O autor viveu ali entre os três e os treze a catorze anos de idade. “É uma pena. As casas existem e algumas fachadas foram restauradas. Mas é uma pena, ainda assim”, diz com poucas palavras. Não é que não haja em Macau outro lugares como aquele, confessa. Mas este foi seu por uma década.
“De facto, as casas do Páteo do Mungo não são assim tão especiais. Em Macau, há ainda muitas casas semelhantes. Como vivi lá durante a infância, o lugar tem um significado grande para mim. E Macau mudou muito rapidamente”, entende.
Mas não só a Season encantam as cores e lembranças da “travessinha”. No ano passado, uma investigação conjunta do Museu de Macau e da Academia Chinesa de Belas Artes escolheu quatro exemplos de lugares que melhor ilustram as cores do território – e lá estava o velho pátio. “Não sei se foi devido ao documentário, mas a investigação foi publicada depois da exibição do documentário”, conta Season.
A Associação dos Arquitectos de Macau também recomendou o lugar como um daqueles a preservar no âmbito do Projecto de Lei de Salvaguarda do Património Cultural da RAEM. E a Academia Chinesa de Planeamento e Desenho Urbanos destacou a importância do conjunto histórico-comunitário, que defende que poderia ser explorado como passeio turístico.
Já o realizador do documentário, que produziu a obra com a colaboração de um grupo de jovens associados ao projecto Studio Nilau, sentiu sobretudo a vontade de “retratar, registar o que se passou no Páteo do Mungo, as cenas da vida que havia lá”.
“Como designer e artista, tento obter inspiração. Trabalhando na minha área, gostava de  alertar para a necessidade de proteger lugares como este”, afirma.
“Naturalmente, o sentido de pertença baseia-se na atitude da própria pessoas e na vivência que têm. Tendo nascido em Macau, é algo que acontece naturalmente”, explica sobre a sua ligação ao lugar.
Com pouco mais de vinte anos, Season não sente ser essa a razão que pode destacar este trabalho dos demais. “Não é uma questão de idade. Tem a ver com a atitude perante a vida”, entende. E, ele, “tendo nascido numa cidade que é resultado do encontro entre as culturas chinesa e ocidental”, afirma querer descobrir também “o que torna Macau diferente de outros lugares”

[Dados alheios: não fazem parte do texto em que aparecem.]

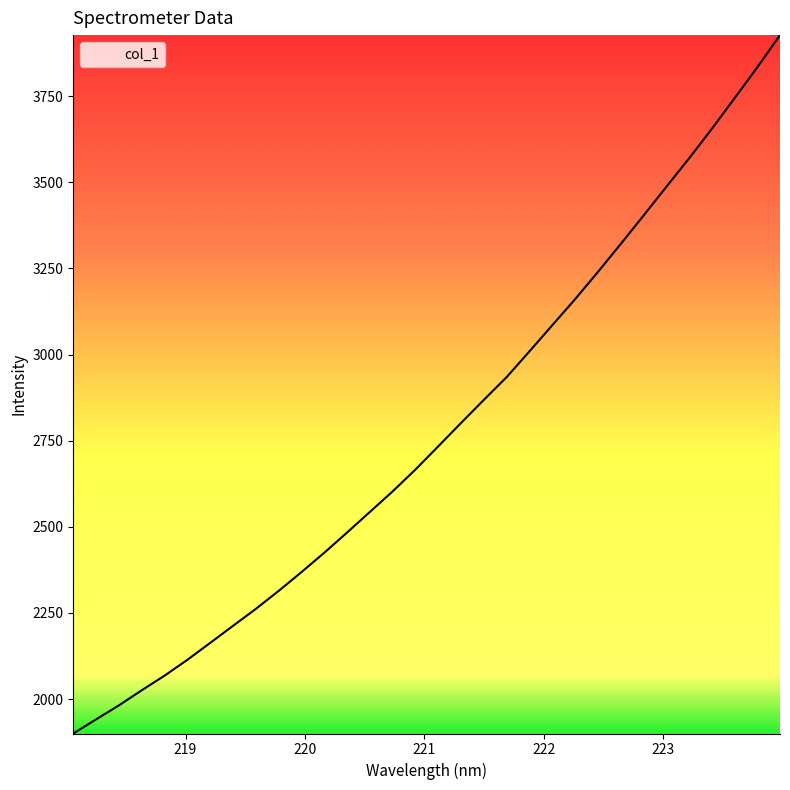

What is the difference between the maximum and minimum values?

2027.2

“Sinto-me diferente dos outros”, assume. “Muitos procuram imitar o que se faz noutras culturas, mas eu quero criar a partir da minha cultura. Tem a ver com a minha experiência de vida, que é o que de facto me inspira”.
O álbum “Páteo de Mungo”, de design cuidado, traz também o DVD do documentário. O livro é publicado em encadernação tradicional chinesa, conforme os usos a dinastia Song: o álbum é perfurado em cinco pontos e unido com fio; cada página tem dupla folha, unida pelos pontos de fio verde, como o mungo.